__What to produce__: In the records below, starting at the first line and ending at the line containing "v(-6.61, -6.85) *", change "radius" to "diameter" and reproduce those lines with everything else unchanged.
# start of Material provided
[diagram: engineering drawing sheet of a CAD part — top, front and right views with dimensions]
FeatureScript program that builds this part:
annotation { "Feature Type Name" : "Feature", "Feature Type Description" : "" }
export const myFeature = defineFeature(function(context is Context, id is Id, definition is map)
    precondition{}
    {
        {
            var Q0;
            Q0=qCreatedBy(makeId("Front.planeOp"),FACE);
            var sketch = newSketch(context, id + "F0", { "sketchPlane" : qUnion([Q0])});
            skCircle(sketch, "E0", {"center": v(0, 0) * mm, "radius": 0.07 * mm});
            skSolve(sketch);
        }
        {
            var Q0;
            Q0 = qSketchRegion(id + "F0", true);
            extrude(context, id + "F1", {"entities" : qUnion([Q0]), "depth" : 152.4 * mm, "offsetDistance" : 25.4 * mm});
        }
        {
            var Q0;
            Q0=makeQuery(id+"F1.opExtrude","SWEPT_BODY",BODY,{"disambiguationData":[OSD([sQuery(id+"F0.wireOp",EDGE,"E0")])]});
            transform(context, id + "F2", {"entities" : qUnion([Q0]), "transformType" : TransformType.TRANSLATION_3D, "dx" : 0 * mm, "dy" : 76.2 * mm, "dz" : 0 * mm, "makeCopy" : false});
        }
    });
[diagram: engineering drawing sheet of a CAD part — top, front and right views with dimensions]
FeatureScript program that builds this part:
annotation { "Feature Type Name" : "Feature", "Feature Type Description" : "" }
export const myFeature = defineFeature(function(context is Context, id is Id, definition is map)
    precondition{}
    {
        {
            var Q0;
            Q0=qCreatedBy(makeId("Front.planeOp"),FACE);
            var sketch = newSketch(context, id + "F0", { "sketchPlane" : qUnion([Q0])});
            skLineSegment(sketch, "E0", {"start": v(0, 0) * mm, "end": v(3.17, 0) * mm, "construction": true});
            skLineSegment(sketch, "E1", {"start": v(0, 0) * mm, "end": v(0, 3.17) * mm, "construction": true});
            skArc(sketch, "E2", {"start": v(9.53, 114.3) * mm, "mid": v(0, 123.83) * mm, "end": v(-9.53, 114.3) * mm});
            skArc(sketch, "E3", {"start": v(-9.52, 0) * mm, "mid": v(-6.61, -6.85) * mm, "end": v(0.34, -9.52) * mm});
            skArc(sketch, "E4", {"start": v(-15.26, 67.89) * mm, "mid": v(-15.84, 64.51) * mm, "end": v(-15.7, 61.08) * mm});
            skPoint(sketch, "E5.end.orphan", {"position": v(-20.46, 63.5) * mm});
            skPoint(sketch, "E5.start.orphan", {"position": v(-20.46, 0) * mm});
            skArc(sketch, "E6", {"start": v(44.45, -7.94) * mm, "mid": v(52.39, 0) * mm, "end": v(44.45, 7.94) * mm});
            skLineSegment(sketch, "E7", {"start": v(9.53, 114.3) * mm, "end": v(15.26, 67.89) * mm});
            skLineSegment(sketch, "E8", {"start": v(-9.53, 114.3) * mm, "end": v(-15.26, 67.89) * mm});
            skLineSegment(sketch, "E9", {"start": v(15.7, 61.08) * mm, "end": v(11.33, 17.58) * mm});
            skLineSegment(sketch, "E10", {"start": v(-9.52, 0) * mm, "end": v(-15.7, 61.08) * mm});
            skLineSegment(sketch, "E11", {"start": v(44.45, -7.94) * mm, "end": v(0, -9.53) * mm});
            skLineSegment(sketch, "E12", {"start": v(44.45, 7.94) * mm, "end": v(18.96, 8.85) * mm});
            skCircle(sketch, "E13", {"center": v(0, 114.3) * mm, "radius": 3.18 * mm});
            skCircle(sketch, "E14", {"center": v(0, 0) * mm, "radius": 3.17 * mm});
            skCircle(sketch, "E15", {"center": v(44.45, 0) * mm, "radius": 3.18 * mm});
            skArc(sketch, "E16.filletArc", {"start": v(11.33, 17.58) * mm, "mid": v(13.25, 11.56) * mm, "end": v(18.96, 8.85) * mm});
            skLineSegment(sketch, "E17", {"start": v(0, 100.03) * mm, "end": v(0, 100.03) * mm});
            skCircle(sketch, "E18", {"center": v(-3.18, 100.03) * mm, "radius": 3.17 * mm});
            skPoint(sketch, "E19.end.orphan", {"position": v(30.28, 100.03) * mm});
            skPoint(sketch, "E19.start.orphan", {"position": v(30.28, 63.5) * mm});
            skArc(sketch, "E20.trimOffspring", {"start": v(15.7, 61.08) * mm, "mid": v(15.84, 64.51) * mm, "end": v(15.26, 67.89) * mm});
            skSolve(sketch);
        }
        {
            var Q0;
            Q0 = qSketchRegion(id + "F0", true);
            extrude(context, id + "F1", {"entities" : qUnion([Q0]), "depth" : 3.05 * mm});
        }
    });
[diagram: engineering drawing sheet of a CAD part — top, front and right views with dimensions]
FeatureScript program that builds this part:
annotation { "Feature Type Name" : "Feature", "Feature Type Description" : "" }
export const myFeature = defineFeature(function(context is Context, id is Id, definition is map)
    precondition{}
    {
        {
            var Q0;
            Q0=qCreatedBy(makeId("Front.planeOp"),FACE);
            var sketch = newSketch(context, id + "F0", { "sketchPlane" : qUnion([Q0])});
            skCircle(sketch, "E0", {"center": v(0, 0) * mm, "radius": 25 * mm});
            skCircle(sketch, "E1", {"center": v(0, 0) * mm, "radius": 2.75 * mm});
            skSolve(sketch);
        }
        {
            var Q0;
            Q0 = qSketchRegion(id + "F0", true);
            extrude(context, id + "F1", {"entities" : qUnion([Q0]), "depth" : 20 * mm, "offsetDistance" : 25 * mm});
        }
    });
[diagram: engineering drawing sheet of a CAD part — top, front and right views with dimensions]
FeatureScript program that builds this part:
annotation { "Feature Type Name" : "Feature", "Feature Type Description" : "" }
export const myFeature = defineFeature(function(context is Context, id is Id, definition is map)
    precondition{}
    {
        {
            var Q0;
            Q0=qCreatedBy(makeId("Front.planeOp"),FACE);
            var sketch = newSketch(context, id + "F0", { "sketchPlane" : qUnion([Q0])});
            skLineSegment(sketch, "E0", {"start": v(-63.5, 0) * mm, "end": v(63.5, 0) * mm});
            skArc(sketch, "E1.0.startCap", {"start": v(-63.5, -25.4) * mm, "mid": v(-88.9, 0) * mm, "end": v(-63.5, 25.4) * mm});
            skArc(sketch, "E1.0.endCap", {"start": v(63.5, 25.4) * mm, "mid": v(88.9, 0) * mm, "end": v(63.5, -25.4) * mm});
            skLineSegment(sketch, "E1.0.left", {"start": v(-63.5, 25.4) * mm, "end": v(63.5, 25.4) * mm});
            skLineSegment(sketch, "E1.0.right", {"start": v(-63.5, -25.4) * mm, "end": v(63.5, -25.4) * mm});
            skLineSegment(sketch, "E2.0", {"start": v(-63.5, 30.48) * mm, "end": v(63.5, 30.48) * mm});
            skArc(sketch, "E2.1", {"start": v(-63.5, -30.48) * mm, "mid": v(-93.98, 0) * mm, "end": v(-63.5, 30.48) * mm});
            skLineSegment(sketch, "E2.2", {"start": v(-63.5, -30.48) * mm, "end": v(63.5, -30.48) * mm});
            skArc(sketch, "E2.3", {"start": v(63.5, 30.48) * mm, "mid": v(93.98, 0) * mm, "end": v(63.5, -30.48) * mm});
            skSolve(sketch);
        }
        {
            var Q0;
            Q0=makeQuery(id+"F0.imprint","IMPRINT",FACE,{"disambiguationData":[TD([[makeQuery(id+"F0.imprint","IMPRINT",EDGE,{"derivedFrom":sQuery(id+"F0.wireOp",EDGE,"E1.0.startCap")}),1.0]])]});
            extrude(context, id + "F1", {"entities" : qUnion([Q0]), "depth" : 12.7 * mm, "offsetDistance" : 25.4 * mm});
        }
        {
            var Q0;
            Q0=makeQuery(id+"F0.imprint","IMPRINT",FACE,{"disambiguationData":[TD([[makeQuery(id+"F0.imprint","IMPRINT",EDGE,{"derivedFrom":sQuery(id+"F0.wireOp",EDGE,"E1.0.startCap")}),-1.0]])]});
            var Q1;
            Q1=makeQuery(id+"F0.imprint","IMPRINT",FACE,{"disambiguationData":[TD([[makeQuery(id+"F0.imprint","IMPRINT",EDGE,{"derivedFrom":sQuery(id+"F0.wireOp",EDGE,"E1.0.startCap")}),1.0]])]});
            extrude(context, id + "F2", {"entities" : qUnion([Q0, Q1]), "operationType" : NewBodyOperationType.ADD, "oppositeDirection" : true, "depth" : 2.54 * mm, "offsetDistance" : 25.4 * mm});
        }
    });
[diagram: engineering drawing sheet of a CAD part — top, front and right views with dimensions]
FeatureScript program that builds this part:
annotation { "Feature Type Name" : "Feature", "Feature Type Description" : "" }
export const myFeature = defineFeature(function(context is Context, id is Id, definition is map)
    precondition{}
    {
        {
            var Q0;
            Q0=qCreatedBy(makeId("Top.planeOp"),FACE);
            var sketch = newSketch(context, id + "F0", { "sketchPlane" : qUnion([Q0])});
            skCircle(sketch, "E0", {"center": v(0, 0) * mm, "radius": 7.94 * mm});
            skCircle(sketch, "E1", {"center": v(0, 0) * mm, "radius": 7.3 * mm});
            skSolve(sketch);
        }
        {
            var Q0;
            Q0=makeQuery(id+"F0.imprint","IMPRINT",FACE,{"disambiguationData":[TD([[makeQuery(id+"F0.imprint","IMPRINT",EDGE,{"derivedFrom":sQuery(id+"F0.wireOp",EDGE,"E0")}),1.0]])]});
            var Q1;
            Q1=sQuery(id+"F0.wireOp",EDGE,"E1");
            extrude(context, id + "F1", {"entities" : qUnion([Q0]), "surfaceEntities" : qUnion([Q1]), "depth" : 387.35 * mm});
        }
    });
# end of Material provided
__The completed task__:
[diagram: engineering drawing sheet of a CAD part — top, front and right views with dimensions]
FeatureScript program that builds this part:
annotation { "Feature Type Name" : "Feature", "Feature Type Description" : "" }
export const myFeature = defineFeature(function(context is Context, id is Id, definition is map)
    precondition{}
    {
        {
            var Q0;
            Q0=qCreatedBy(makeId("Front.planeOp"),FACE);
            var sketch = newSketch(context, id + "F0", { "sketchPlane" : qUnion([Q0])});
            skCircle(sketch, "E0", {"center": v(0, 0) * mm, "diameter": 0.07 * mm});
            skSolve(sketch);
        }
        {
            var Q0;
            Q0 = qSketchRegion(id + "F0", true);
            extrude(context, id + "F1", {"entities" : qUnion([Q0]), "depth" : 152.4 * mm, "offsetDistance" : 25.4 * mm});
        }
        {
            var Q0;
            Q0=makeQuery(id+"F1.opExtrude","SWEPT_BODY",BODY,{"disambiguationData":[OSD([sQuery(id+"F0.wireOp",EDGE,"E0")])]});
            transform(context, id + "F2", {"entities" : qUnion([Q0]), "transformType" : TransformType.TRANSLATION_3D, "dx" : 0 * mm, "dy" : 76.2 * mm, "dz" : 0 * mm, "makeCopy" : false});
        }
    });
[diagram: engineering drawing sheet of a CAD part — top, front and right views with dimensions]
FeatureScript program that builds this part:
annotation { "Feature Type Name" : "Feature", "Feature Type Description" : "" }
export const myFeature = defineFeature(function(context is Context, id is Id, definition is map)
    precondition{}
    {
        {
            var Q0;
            Q0=qCreatedBy(makeId("Front.planeOp"),FACE);
            var sketch = newSketch(context, id + "F0", { "sketchPlane" : qUnion([Q0])});
            skLineSegment(sketch, "E0", {"start": v(0, 0) * mm, "end": v(3.17, 0) * mm, "construction": true});
            skLineSegment(sketch, "E1", {"start": v(0, 0) * mm, "end": v(0, 3.17) * mm, "construction": true});
            skArc(sketch, "E2", {"start": v(9.53, 114.3) * mm, "mid": v(0, 123.83) * mm, "end": v(-9.53, 114.3) * mm});
            skArc(sketch, "E3", {"start": v(-9.52, 0) * mm, "mid": v(-6.61, -6.85) * mm, "end": v(0.34, -9.52) * mm});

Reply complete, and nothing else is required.